Manduke's cowboy saddle arrives at the polo field (left) to be taken off for the last time (right) by his son, Peter Baldwin.

On Christmas day, 2002, The Maui Polo Club lost one of its own. Legendary polo player Richard "Manduke" Baldwin.
Below is the story that made the front page of The Maui News. It was copied with permission from The Maui News and Valerie Monson, a staff writer for the local paper.

The Maui News. Monday January 13 th. 2003.
By Valerie Monson.

MAKAWAO -- The crowd at the Haleakala Ranch polo field was as big Sunday afternoon as it's ever been in its 50-year history, but the horse they were waiting for was the one with no rider.
Nearly every kamaaina family and cowboy on the island had come to honor the late Richard "Manduke" Baldwin, 91, the eminent cattleman and rancher who was the leader of the legendary Maui polo team of the 1950s that was feared by players from all over the world. Baldwin died Christmas Day after several years in failing health.
As the riderless horse came to a halt, Baldwin's saddle was untacked for the last time by his eldest son, Peter, and a high-spirited chapter in Maui's history came to a close. But to insure that those memories will never be forgotten, the grassy arena off Kekaulike Highway was officially renamed "The Manduke Baldwin Polo Field" and the throng was assured that the great horseman had truly moved on to greener pastures. "Polo heaven is where all polo players go when their chukker here is up," said Frank Crozier, before launching into an imaginary play-by-play of a Maui match that featured Baldwin and his famous teammates, Oskie Rice and Gordon von Tempsky.
From the edge of the crowd, Mary Evanson found herself drifting back to those simpler times on Oahu where families would gather at Kapiolani Park or the old Honolulu Stadium to take in the weekend matches  and to marvel over the men from Maui. "Even when we lived on Oahu, we always used to cheer for Maui , Maui no ka oi!" remembered Evanson. "My brothers used to get the broken mallets and play bicycle polo."

As a girl, Evanson even went to the matches in the 1930s where she found herself developing a crush on a young up-and-coming player named Manduke Baldwin.

"They were all so athletic and handsome," said Evanson. "Everyone loved the polo players."

Sometime in the early 1950s, Baldwin converted the Haleakala Ranch baseball field into a polo arena where he, Rice and von Tempsky began perfecting their moves. The annual three-month season was held on Oahu so that meant the Maui team had to send its stable of polo horses ,nearly 20 of them in all , to Honolulu on a ship.

To keep the horses in shape, a handful of ranch cowboys moved to Oahu for the season where they exercised them regularly.

Harold Amoral, who later served as foreman for 21 years under Baldwin, was one of them. The ranch paid for his entire family to go with him to Honolulu for polo season.

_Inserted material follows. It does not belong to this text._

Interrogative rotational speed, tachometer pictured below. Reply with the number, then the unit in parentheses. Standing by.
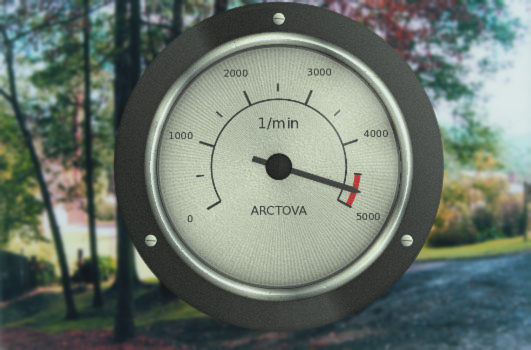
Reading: 4750 (rpm)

It was worth the effort.

"Maui was the best," said Amoral. "They were hard to beat."

Teams came from Mexico, New Zealand, Australia and the Mainland to challenge the Hawaii horsemen from Oahu, Maui and the Big Island. Even the Army, stationed in Honolulu, had a team.

Awee Simpich, whose father was a friend of Baldwin's father, volunteered to help work out the horses. "It was very competitive," she said.
Come the weekend, she was in the stands. "It was quite the social event, too," she said. "People would get dressed up. It was very colorful."

Most of the time, Baldwin, Rice and von Tempsky would fly to Oahu on Friday and come back home Sunday, victorious more often than not. In action, Amoral said the men and their horses were in perfect sync, thanks to frequent practices with ranch cowboys. During matches, the Maui trio would call out their commands in Hawaiian.

Manduke Baldwin, whose favorite horse was Kaupo Joe, was the best of the threesome, rated as a "seven-goal" player. Peter Baldwin said the rating system was not based so much on scoring ability, but overall talent on the field. "Manduke had the skills as a horseman," said Peter Baldwin. "He was such a good rider. He would often arrive before the ball and had the ability to get the horse stopped and turned around and running immediately. He was an average mallet man, but a way above average horseman."

And, judging from the hundreds of family and friends who milled around the rest of the afternoon swapping Manduke stories, he was an above average man, as well.

Sam Kaai blew the conch shell and dramatically cut the maile lei with an adze that left a mark in a gorgeous piece of wood from a koaia tree that Peter Baldwin earlier picked from his Piiholo ranch. Eddie Kamae and the Sons of Hawaii offered music from the old days as only they can.

Baldwin's widow, Haku, listened and accepted condolences along with the rest of her family. The riderless horse disappeared from view and the polo field was reborn.

For Manduke Baldwin, the chukker was over, but the match will go on.


Manduke's polo boots, cowboy saddle with raincoat and his rawhide lasso at the memorial, draped with maile and other leis.